In [11]:
class TestMainFailWell(unittest.TestCase):
def testMissingFile(self):
test_input = ["-c", "ghost.txt"]
if logger.isEnabledFor(logging.DEBUG):
main(test_input)
with capture_stderr(main, test_input) as output:
self.assertTrue("ghost.txt" in output)
def testDataDiffNumCols(self):
input_file = os.path.join(TEST_DATA_DIR, "sample_data3_diff_cols.csv")
test_input = ["-c", input_file]
if logger.isEnabledFor(logging.DEBUG):
main(test_input)
with capture_stderr(main, test_input) as output:
self.assertTrue("Wrong number of columns" in output)
Some best practices in writing tests¶
(from https://docs.python-guide.org/writing/tests/)
- A testing unit should focus on one tiny bit of functionality and prove it correct.
- Each test unit must be fully independent. Each test must be able to run alone, and also within the test suite, regardless of the order that they are called. The implication of this rule is that each test must be loaded with a fresh dataset and may have to do some cleanup afterwards.
- Try hard to make tests that run fast. If one single test needs more than a few milliseconds to run, development will be slowed down or the tests will not be run as often as is desirable. In some cases, tests can’t be fast because they need a complex data structure to work on, and this data structure must be loaded every time the test runs. Keep these heavier tests in a separate test suite that is run by some scheduled task, and run all other tests as often as needed. Use small versions of data and files to be tested to keep things fast.
- Learn your tools and learn how to run a single test or a test case. Then, when developing a function inside a module, run this function’s tests frequently, ideally automatically when you save the code.
- Always run the full test suite before a coding session, and run it again after. This will give you more confidence that you did not break anything in the rest of the code.
- It is a good idea to implement a hook that runs all tests before pushing code to a shared repository.
- If you are in the middle of a development session and have to interrupt your work, it is a good idea to write a broken unit test about what you want to develop next. When coming back to work, you will have a pointer to where you were and get back on track faster.
- The first step when you are debugging your code is to write a new test pinpointing the bug. While it is not always possible to do, those bug catching tests are among the most valuable pieces of code in your project.
- Use long and descriptive names for testing functions. The style guide here is slightly different than that of running code, where short names are often preferred. The reason is testing functions are never called explicitly. square() or even sqr() is ok in running code, but in testing code you would have names such as testSquareOfNumber2(), testSquareNegativeNumber(). These function names are displayed when a test fails, and should be as descriptive as possible.
- When something goes wrong or has to be changed, and if your code has a good set of tests, you or other maintainers will rely largely on the testing suite to fix the problem or modify a given behavior. Therefore the testing code will be read as much as or even more than the running code. A unit test whose purpose is unclear is not very helpful in this case.
• • • • • • •
> [Explore the material]:
A – In the text on writing tests, why should testing functions have long, descriptive names? Answer in one to three sentences.
B – According to the text on writing tests, where should tests that can't run fast be kept?
C – Say whether each statement agrees with the text on writing tests, and quote the words that decide it.
(i) The full test suite needs to be run only after a coding session.
(ii) Each test must be able to run on its own.
(iii) Tests written to catch bugs are among the most valuable code in a project.
• • • • • • •
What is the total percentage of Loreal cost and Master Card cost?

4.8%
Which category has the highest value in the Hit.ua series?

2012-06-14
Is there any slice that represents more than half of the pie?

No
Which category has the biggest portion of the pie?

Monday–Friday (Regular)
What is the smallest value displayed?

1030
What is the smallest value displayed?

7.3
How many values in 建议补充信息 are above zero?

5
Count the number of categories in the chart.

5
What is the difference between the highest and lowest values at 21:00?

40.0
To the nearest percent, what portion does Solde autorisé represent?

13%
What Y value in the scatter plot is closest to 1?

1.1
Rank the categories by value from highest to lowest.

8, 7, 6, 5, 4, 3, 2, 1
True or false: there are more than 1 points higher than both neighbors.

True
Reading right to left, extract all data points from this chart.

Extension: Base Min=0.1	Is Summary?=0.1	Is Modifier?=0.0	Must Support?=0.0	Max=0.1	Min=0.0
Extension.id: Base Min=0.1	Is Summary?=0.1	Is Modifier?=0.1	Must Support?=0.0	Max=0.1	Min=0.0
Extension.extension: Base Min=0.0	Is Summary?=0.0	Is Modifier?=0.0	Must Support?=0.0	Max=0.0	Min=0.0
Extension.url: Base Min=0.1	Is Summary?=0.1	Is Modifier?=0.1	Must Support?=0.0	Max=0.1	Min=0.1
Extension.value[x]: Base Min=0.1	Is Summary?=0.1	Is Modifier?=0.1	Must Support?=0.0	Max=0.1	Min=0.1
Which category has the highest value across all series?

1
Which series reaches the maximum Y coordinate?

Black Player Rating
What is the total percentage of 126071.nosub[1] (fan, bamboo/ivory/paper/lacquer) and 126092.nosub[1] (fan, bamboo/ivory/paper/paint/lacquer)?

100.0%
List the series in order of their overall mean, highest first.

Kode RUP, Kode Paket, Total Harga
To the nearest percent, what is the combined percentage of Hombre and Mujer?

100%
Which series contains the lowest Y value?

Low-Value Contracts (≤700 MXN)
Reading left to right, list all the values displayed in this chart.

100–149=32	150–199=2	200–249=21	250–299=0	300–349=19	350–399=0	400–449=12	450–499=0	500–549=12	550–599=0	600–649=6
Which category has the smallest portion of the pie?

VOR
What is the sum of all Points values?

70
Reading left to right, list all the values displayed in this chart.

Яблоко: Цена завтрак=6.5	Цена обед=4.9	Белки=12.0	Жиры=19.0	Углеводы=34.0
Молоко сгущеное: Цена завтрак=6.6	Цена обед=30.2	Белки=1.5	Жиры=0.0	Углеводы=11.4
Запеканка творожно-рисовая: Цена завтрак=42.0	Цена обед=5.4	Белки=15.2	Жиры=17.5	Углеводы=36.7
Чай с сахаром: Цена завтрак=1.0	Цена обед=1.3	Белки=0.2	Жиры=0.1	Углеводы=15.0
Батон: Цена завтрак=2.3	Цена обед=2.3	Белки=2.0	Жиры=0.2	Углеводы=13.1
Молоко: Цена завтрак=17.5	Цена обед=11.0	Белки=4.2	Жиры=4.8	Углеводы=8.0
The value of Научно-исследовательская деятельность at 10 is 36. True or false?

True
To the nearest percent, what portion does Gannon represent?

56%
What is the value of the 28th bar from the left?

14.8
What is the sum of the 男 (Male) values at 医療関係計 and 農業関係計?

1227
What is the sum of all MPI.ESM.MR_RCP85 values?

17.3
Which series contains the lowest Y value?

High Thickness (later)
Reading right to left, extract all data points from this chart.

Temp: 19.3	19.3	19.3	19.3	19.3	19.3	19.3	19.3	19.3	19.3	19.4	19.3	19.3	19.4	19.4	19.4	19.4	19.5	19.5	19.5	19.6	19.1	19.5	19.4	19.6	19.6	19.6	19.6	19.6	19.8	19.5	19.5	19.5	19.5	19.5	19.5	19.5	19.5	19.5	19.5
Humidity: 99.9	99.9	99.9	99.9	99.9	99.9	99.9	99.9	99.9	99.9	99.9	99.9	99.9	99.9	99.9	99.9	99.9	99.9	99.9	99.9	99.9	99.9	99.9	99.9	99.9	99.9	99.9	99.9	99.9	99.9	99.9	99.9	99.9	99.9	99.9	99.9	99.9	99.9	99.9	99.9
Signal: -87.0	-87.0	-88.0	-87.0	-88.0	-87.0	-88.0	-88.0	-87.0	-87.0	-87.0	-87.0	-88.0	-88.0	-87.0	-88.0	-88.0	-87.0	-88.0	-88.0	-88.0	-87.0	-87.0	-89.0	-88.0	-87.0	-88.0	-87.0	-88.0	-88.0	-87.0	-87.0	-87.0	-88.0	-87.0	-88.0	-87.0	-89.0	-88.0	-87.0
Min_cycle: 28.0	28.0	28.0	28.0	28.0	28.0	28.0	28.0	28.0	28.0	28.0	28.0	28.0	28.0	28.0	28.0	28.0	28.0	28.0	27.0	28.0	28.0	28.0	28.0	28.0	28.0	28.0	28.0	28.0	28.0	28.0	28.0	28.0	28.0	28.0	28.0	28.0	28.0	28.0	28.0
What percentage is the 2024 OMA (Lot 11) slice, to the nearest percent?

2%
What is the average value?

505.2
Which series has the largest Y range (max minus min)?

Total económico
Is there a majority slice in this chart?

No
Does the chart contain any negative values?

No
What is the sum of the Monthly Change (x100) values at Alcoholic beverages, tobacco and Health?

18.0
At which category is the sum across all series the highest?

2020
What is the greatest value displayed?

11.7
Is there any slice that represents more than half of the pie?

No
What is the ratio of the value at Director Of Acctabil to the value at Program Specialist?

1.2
• • • • • • •
> [Answers provided]:
A – Testing functions are never called explicitly, so short names bring no benefit there. Their names are displayed when a test fails, so they should be as descriptive as possible.

B – In a separate test suite that is run by some scheduled task.

C –
(i) No: "Always run the full test suite before a coding session, and run it again after."
(ii) Yes: "Each test must be able to run alone, and also within the test suite, regardless of the order that they are called."
(iii) Yes: "those bug catching tests are among the most valuable pieces of code in your project."